---- Dataset excerpts

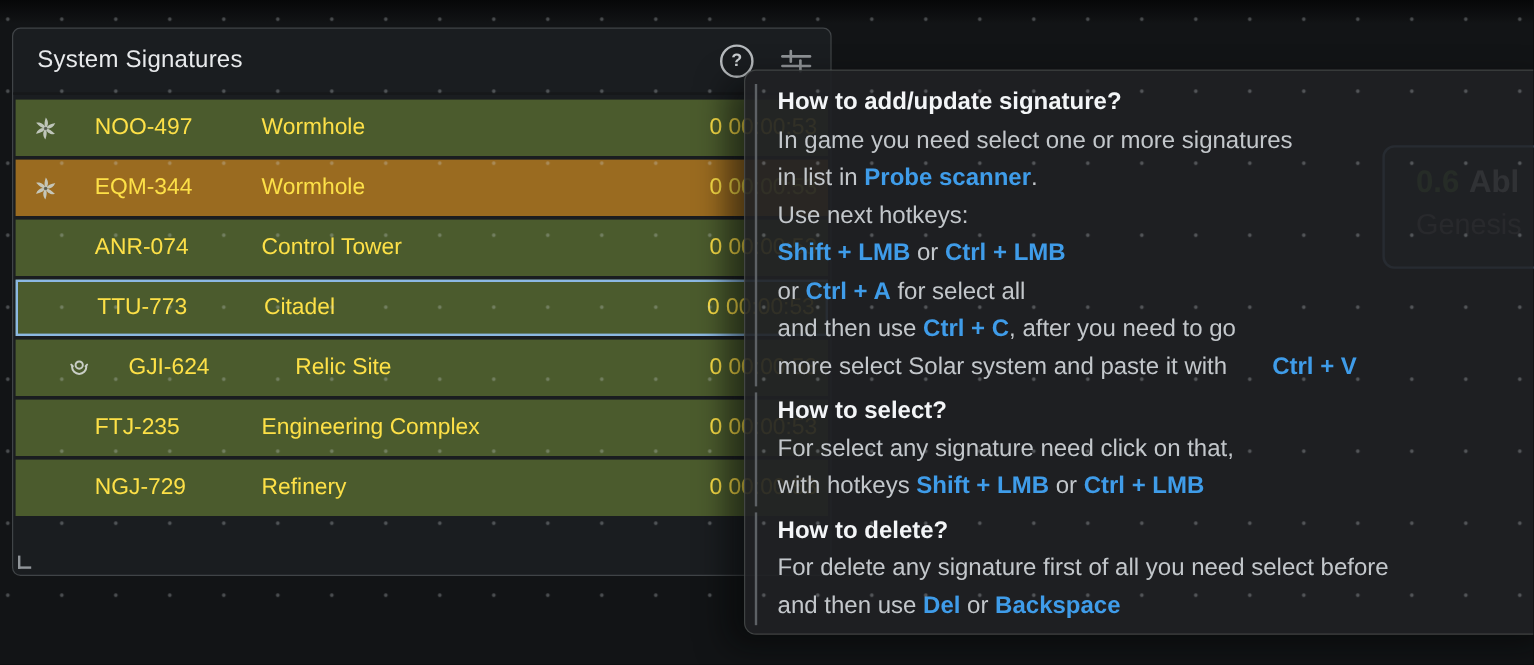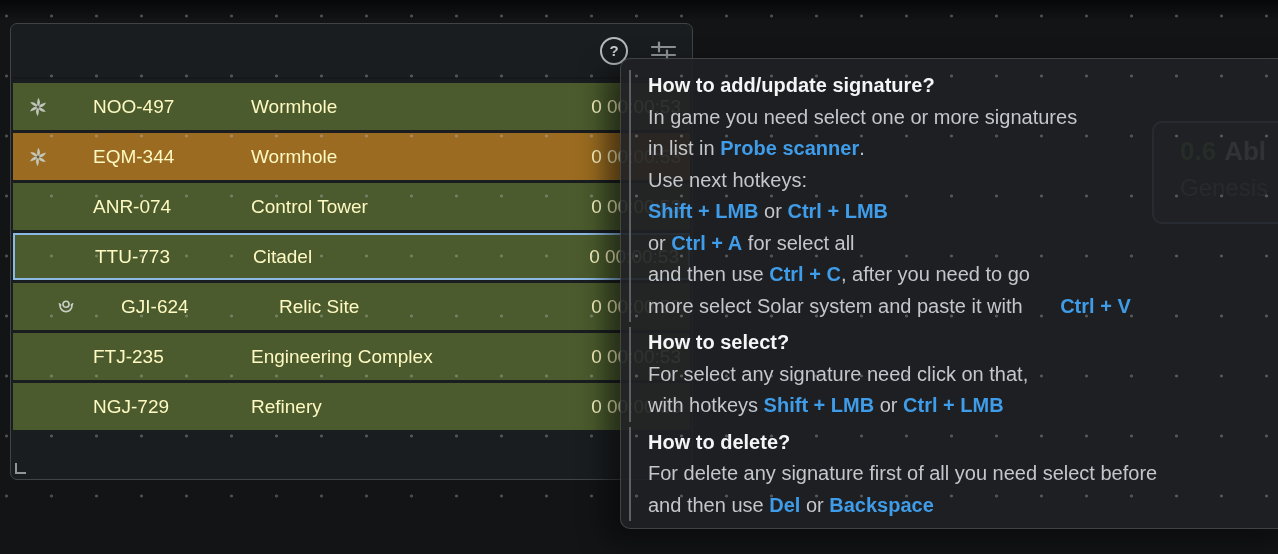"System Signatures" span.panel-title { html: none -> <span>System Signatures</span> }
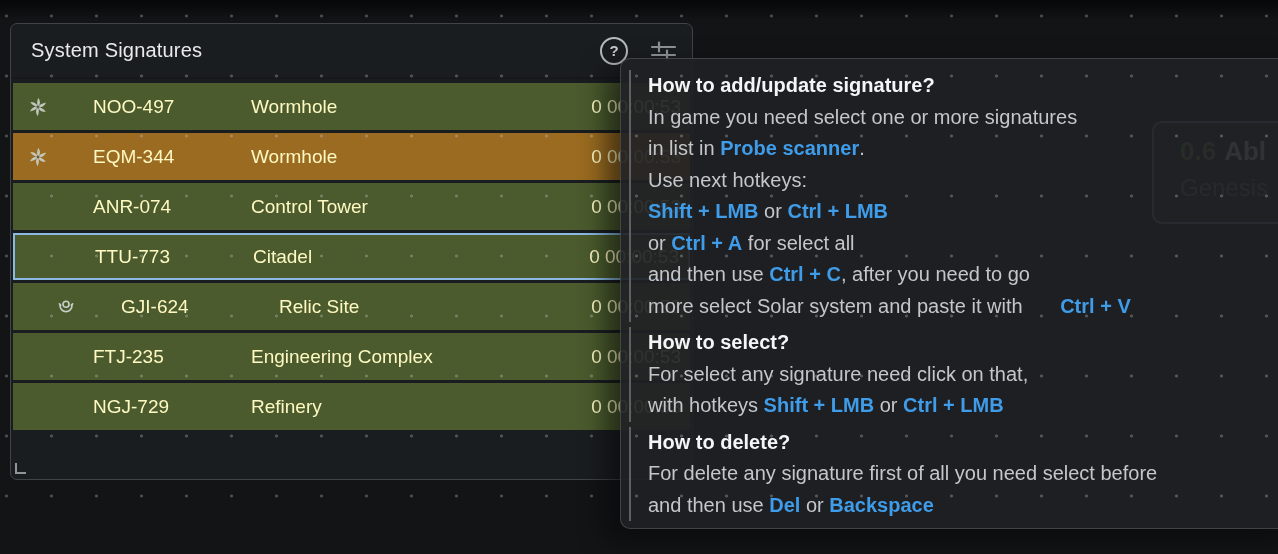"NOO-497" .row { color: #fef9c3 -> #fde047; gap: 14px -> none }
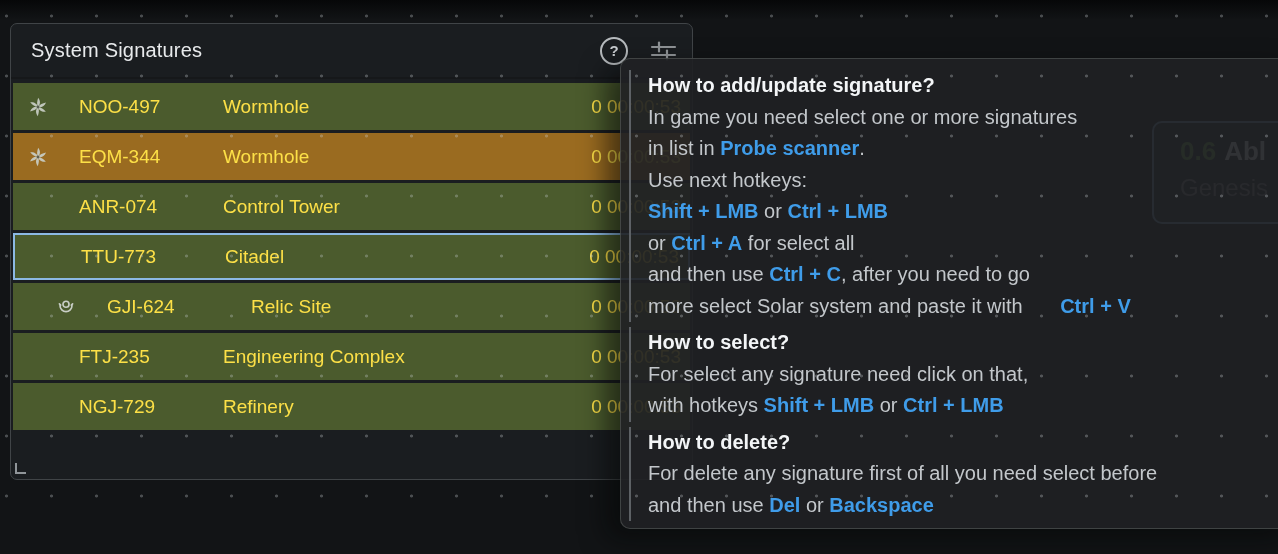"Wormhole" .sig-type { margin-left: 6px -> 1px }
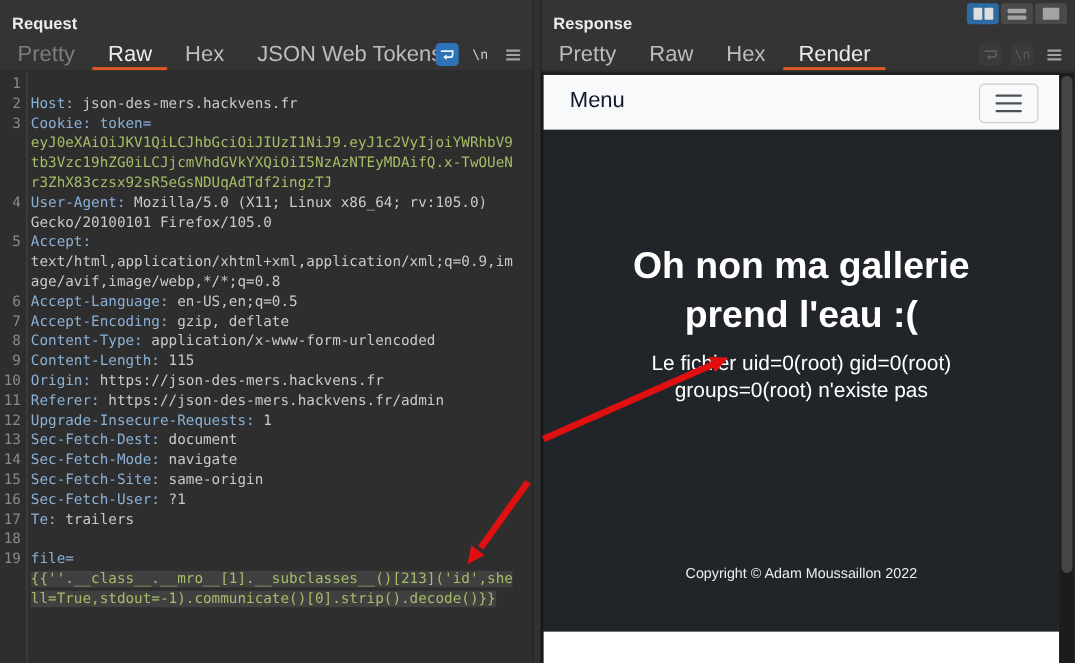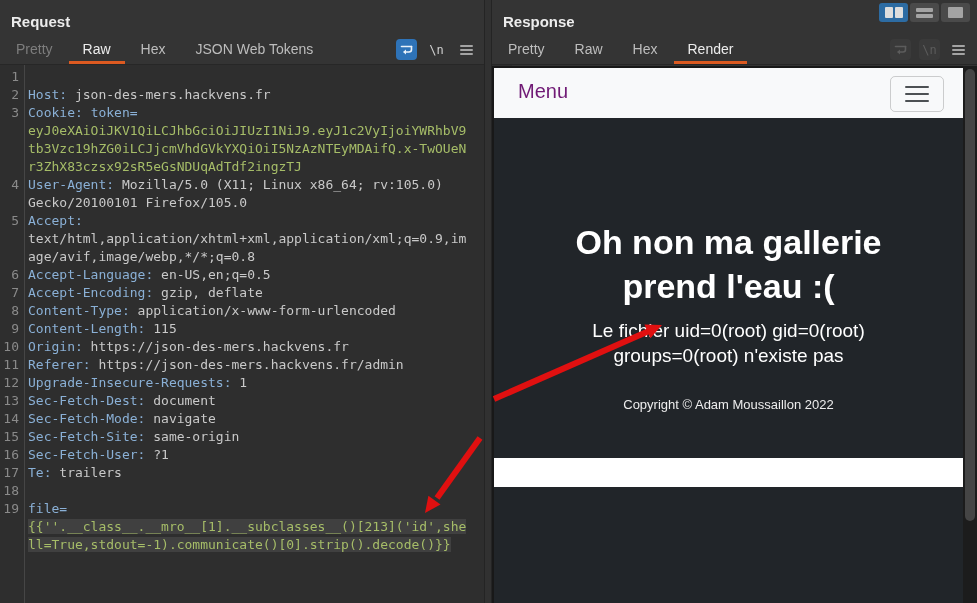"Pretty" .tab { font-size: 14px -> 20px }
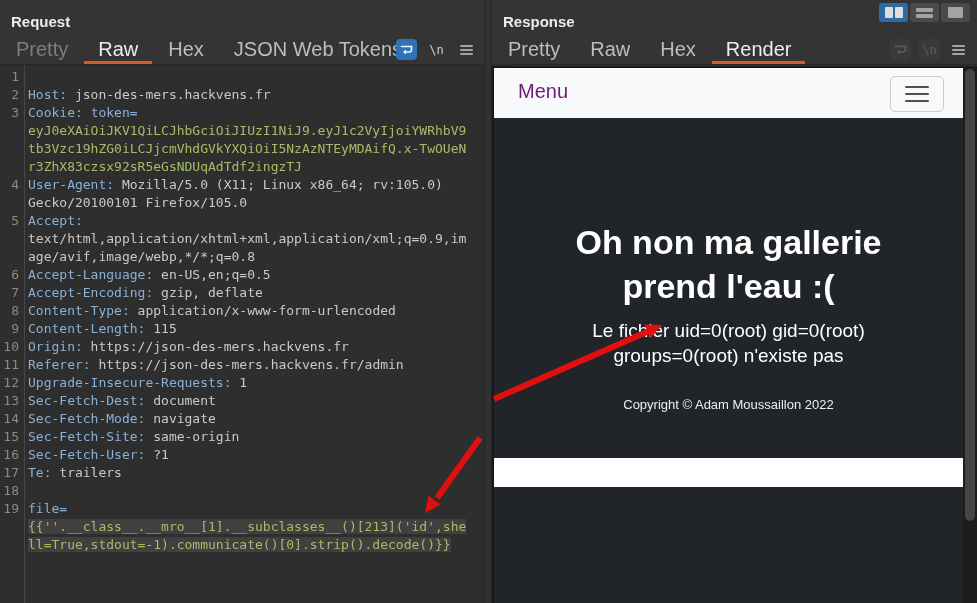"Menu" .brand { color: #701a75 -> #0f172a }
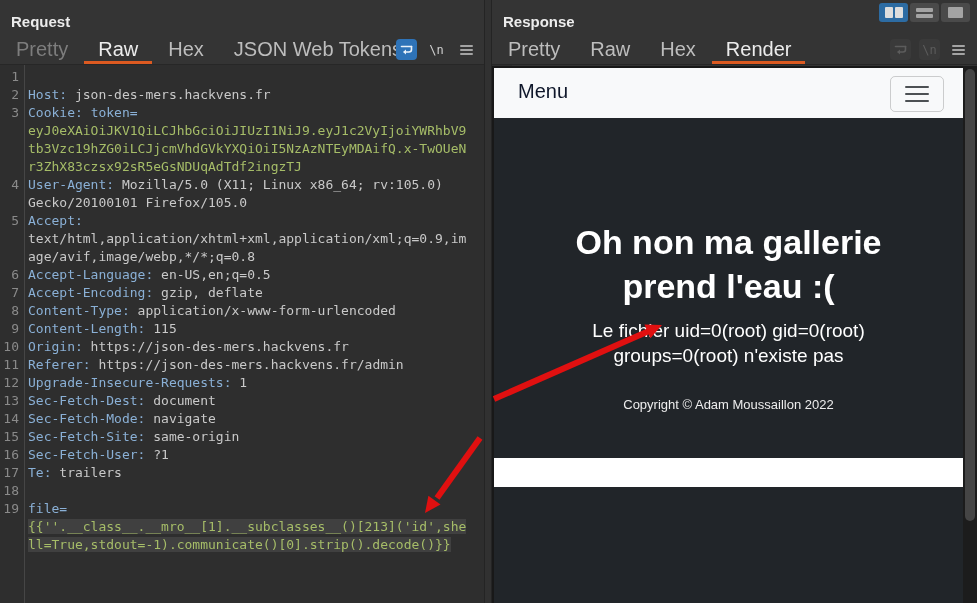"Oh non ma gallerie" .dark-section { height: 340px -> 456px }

--------

• _Instruction_
Every line of the data above is to be set down exactly; the pictures are not.

• _Written answer_
"System Signatures" span.panel-title { html: none -> <span>System Signatures</span> }
"NOO-497" .row { color: #fef9c3 -> #fde047; gap: 14px -> none }
"Wormhole" .sig-type { margin-left: 6px -> 1px }
"Pretty" .tab { font-size: 14px -> 20px }
"Menu" .brand { color: #701a75 -> #0f172a }
"Oh non ma gallerie" .dark-section { height: 340px -> 456px }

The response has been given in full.